- **PROVIDED TEXT**
------------------------

Over the course of a year, Caitlin Looby, a biologist from the University of California, Irvine, studied fungal composition in a tropical mountain cloud forest in Costa Rica. Although tropical mountain cloud forests don’t occupy much of the world’s total land surface (< 0.4%) , they contain up to 20% of the world’s plant species and up to 16% of the world’s vertebrates. But because of global warming, the cloud layer in these forests are rising, resulting in less water, and altering the biodiversity of these ecosystems.

Lobby and her colleagues found that the warming climate was also causing fungal composition to shift over time. Although they only studied the composition of the soil over the span for a year, a time frame too short to conclusively say anything about the long-term effects of climate change on soil, the researchers established that these fungal communities were indeed very vulnerable to changes in temperature, moisture, and pH.

------------------------

- **SUPPLIED MATERIAL**
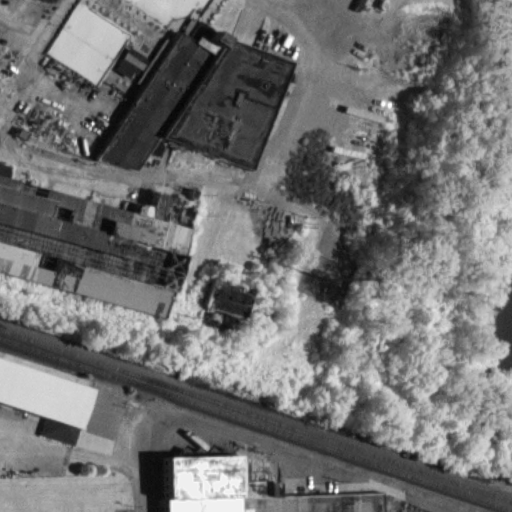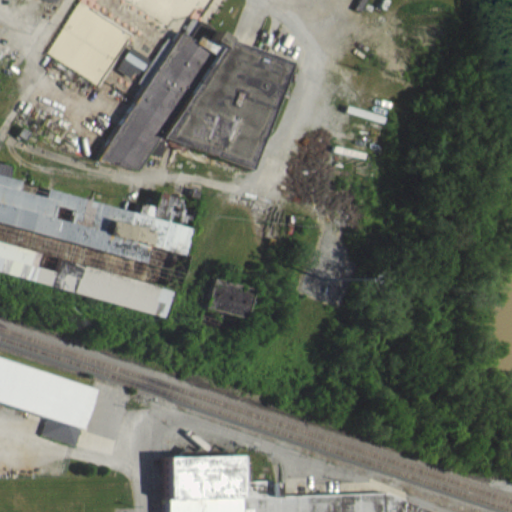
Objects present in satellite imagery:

------------------------

- **INSTRUCTIONS**
a) In the cloud forest passage, what share of the world's plant species do tropical mountain cloud forests contain?
b) Copy the cloud forest passage from "Lobby and her" to "moisture, and pH.".
The listing is unrelated to the cloud forest passage and stands as its own material.

- **SOLUTIONS FOR EACH TASK**
a) They contain up to 20% of the world's plant species.

b)
Lobby and her colleagues found that the warming climate was also causing fungal composition to shift over time. Although they only studied the composition of the soil over the span for a year, a time frame too short to conclusively say anything about the long-term effects of climate change on soil, the researchers established that these fungal communities were indeed very vulnerable to changes in temperature, moisture, and pH.